Document segment -
==========

How Do You Feed A Puppet? Waffles + Mochi Figured It Out
Samin Nosrat offers a bite to Waffles (not pictured: Waffles’s internal “esophagus” mechanism that’s connected to a doggy bag).
Photo: Adam Rose/Netflix
How do you feed a puppet?
That was the first question that came to mind as I watched Waffles + Mochi, Netflix’s delightful new children’s series made by Barack and Michelle Obama’s Higher Ground Productions. A giddy, energetic mix of Sesame Street and Salt Fat Acid Heat, the show’s ten episodes follow the titular Waffles and Mochi (a waffle-yeti hybrid and a sentient sticky-rice ball, respectively) as they travel the world learning about different foods and ingredients — all at the behest of a kindly grocery-store owner named Mrs. Obama.

==========

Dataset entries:
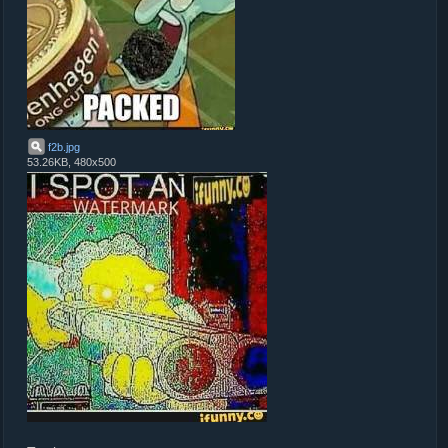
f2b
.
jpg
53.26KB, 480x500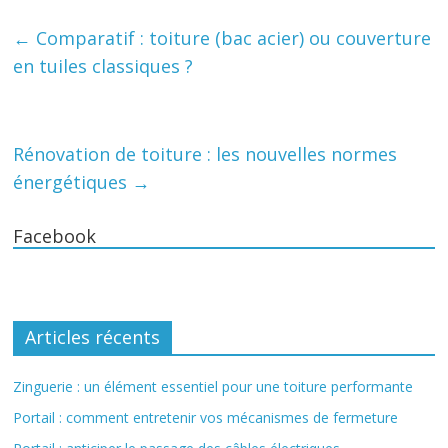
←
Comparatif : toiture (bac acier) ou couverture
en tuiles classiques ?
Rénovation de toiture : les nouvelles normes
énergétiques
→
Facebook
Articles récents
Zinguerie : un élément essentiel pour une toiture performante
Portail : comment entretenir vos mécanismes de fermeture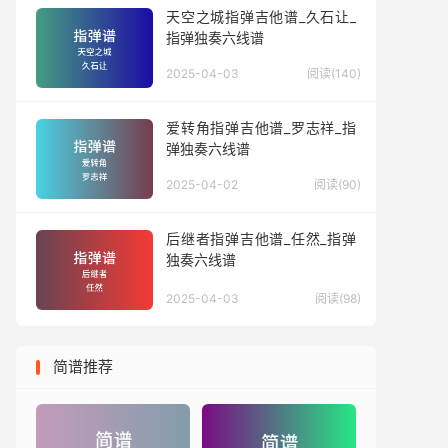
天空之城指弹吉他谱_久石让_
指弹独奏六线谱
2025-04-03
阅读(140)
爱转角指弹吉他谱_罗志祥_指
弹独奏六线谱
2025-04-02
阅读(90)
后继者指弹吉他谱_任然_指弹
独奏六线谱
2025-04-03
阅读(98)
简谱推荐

==========

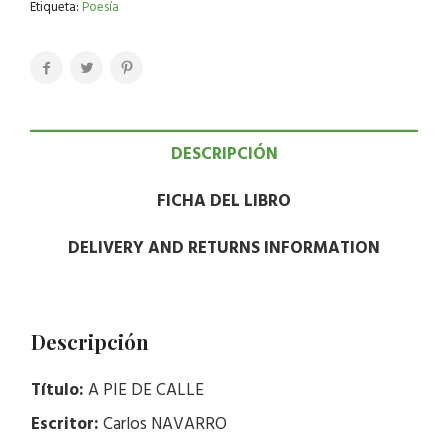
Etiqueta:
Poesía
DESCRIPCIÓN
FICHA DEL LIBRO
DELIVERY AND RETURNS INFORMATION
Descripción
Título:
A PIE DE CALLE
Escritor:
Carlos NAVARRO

==========

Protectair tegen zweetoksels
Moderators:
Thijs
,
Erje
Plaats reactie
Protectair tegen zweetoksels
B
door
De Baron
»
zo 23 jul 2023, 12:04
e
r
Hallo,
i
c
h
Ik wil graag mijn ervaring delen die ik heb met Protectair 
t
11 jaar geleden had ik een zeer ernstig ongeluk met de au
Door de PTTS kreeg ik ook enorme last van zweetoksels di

==========

Task brief -
In the article on feeding a puppet, list every TV show mentioned by title.

Solved problem -
Waffles + Mochi
Sesame Street
Salt Fat Acid Heat